The nation’s highest court denied Limelight’s petition for certiorari, according to a 19-page order list released Monday.
In denying the company’s petition, the court left intact a ruling by the U.S. Court of Appeals for the Federal Circuit.
In its August 2015 ruling, the Federal Circuit deemed Limelight liable for direct infringement of a content delivery patent asserted by rival Akamai Technologies Inc.
Akamai finally won after a fight over the patent -- U.S. Patent No. 6,108,703 -- that lasted almost a decade.
The patent, of which the Massachusetts Institute of Technology, or MIT, is the assignee and Akamai is the exclusive licensee, claims a method of delivering electronic data using a content delivery network, or CDN.
The goal of a CDN is to serve content to end-users with high availability and high performance. CDNs serve a large portion of the Internet content, including web objects (i.e. text, graphics and scripts), downloadable objects (i.e. media files, software, documents), applications (e-commerce, portals), live streaming media, on-demand streaming media and social networks.
The Federal Circuit’s ruling reinstated a 2008 jury verdict awarded to Akamai for more than $45 million in damages. The verdict had been thrown out in 2009.
“We conclude that the facts Akamai presented at trial constitute substantial evidence from which a jury could find that Limelight directed or controlled its customers’ performance of each remaining method step,” the full court wrote in its nine-page opinion last year.
“As such, substantial evidence supports the jury’s verdict that all steps of the claimed methods were performed by or attributable to Limelight.”
The case was returned to the Federal Circuit, which is charged with handling all U.S. patent appeals, by the Supreme Court.

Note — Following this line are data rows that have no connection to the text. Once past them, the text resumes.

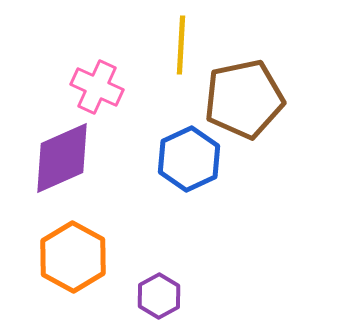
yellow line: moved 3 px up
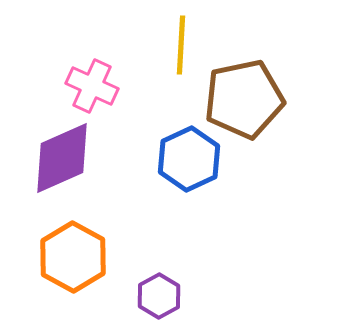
pink cross: moved 5 px left, 1 px up
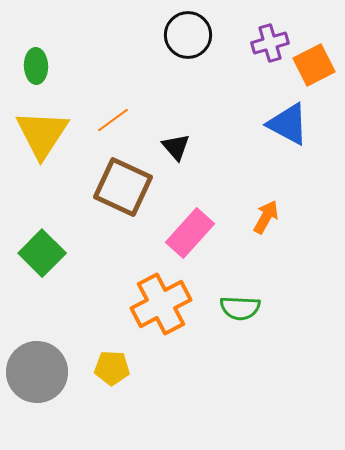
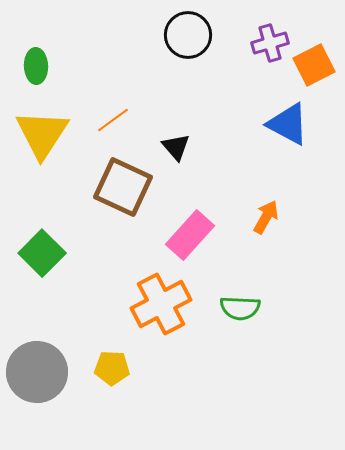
pink rectangle: moved 2 px down
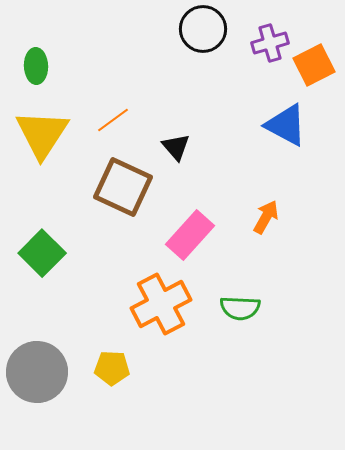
black circle: moved 15 px right, 6 px up
blue triangle: moved 2 px left, 1 px down
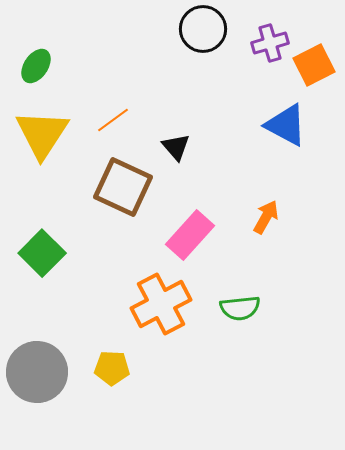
green ellipse: rotated 36 degrees clockwise
green semicircle: rotated 9 degrees counterclockwise
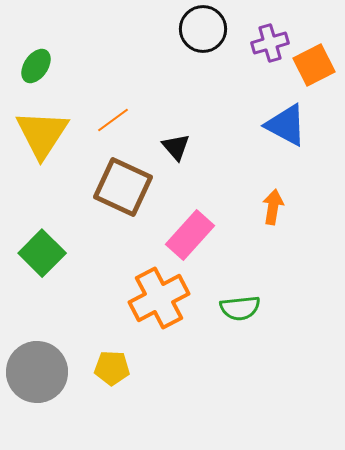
orange arrow: moved 7 px right, 10 px up; rotated 20 degrees counterclockwise
orange cross: moved 2 px left, 6 px up
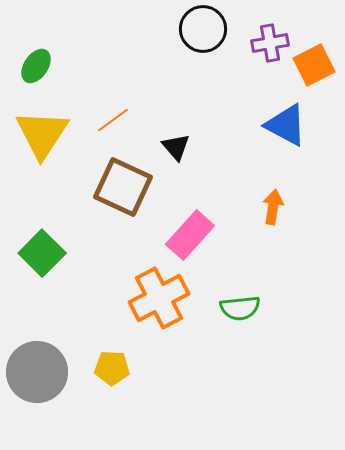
purple cross: rotated 6 degrees clockwise
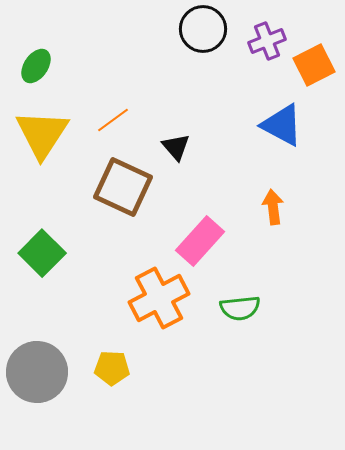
purple cross: moved 3 px left, 2 px up; rotated 12 degrees counterclockwise
blue triangle: moved 4 px left
orange arrow: rotated 16 degrees counterclockwise
pink rectangle: moved 10 px right, 6 px down
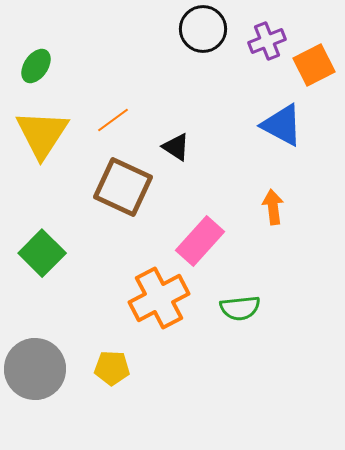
black triangle: rotated 16 degrees counterclockwise
gray circle: moved 2 px left, 3 px up
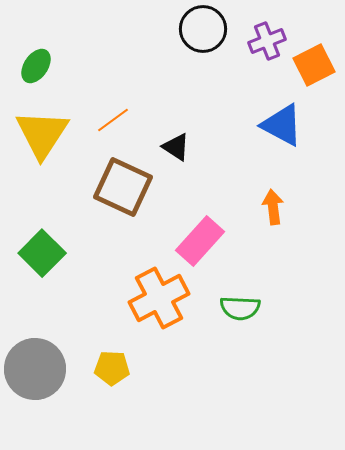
green semicircle: rotated 9 degrees clockwise
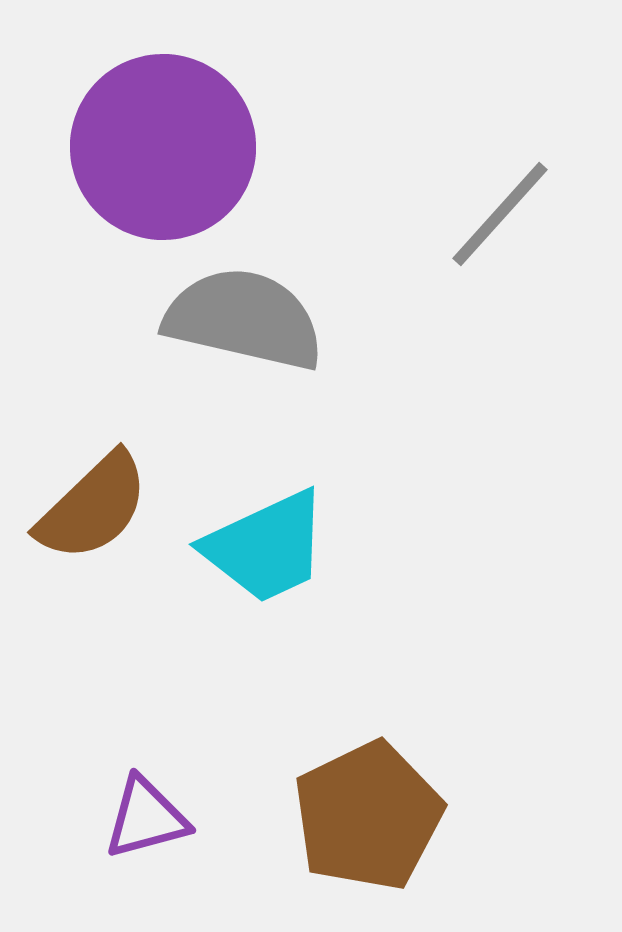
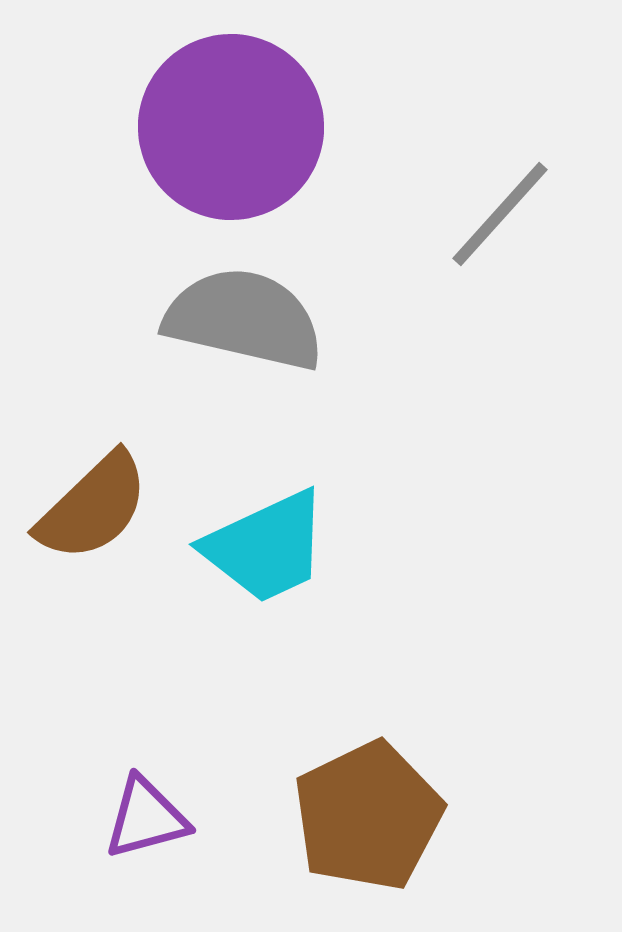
purple circle: moved 68 px right, 20 px up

The Supreme Court ruled in June 2014 that a defendant is not liable for inducing infringement of a patent when no one has “directly infringed” the patent, reversing the Federal Circuit’s decision.

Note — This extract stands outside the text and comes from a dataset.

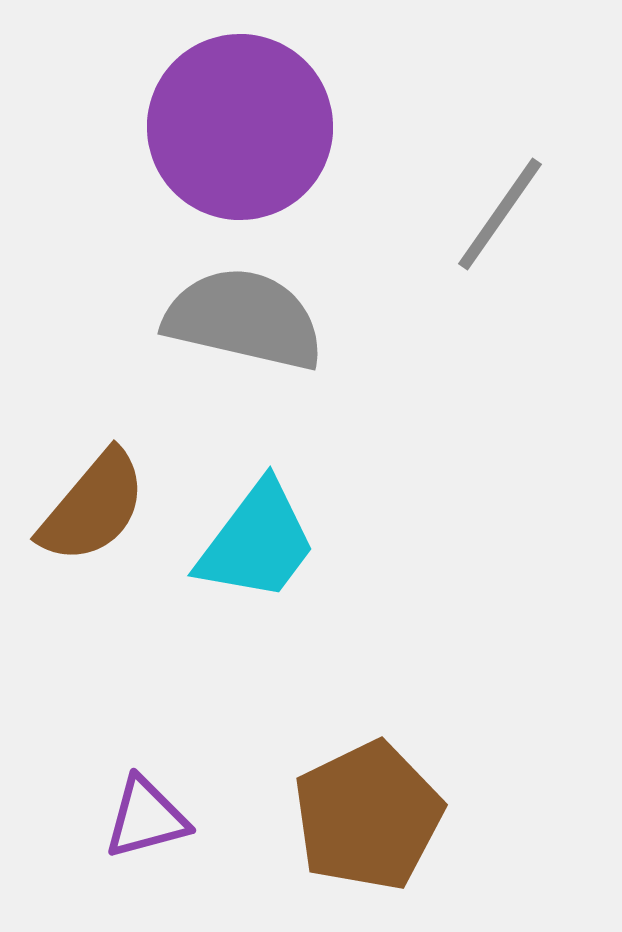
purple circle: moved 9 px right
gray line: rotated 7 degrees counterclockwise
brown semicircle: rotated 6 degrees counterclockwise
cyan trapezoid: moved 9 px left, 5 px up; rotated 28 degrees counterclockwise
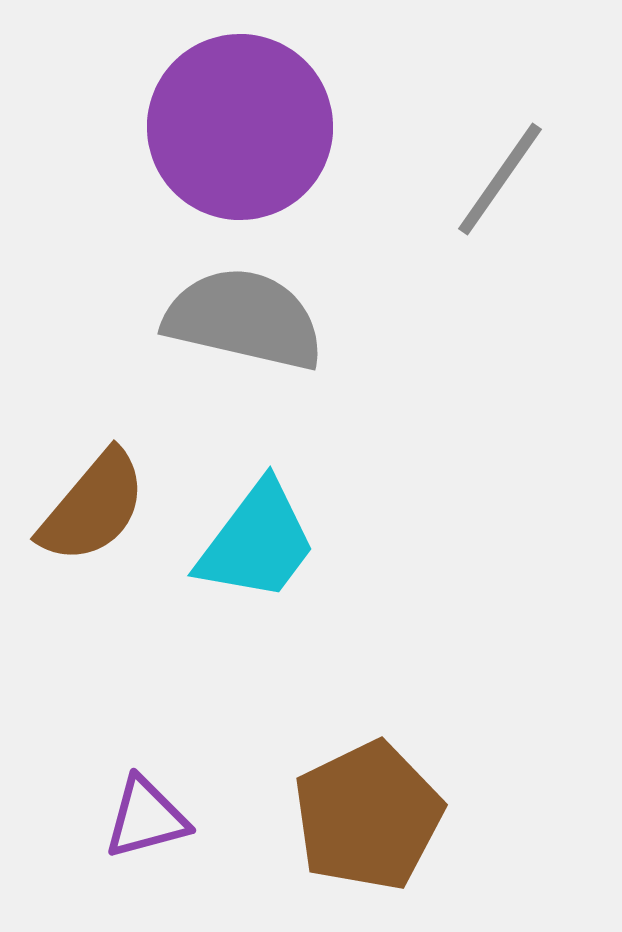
gray line: moved 35 px up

“The Federal Circuit’s analysis fundamentally misunderstands what it means to infringe a method patent,” Justice Samuel Alito wrote for a unanimous court.
“A method patent claims a number of steps; under this Court’s case law, the patent is not infringed unless all the steps are carried out.”
Limelight also operates a CDN and carries out several of the steps claimed in the ‘703 patent.
The patent provides for the designation of certain components of a content provider’s website -- often large files, such as video or music files -- to be stored on Akamai’s servers and accessed from those servers by Internet users.
That process of designating components to be stored on Akamai’s servers is known as “tagging.”
Instead of tagging those components of its customers’ websites that it intends to store on its servers, Limelight requires its customers to do their own tagging.
Despite that fact, MIT and Akamai filed suit in 2006. They claimed Limelight “provides instructions and offers technical assistance” to its customers regarding how to tag.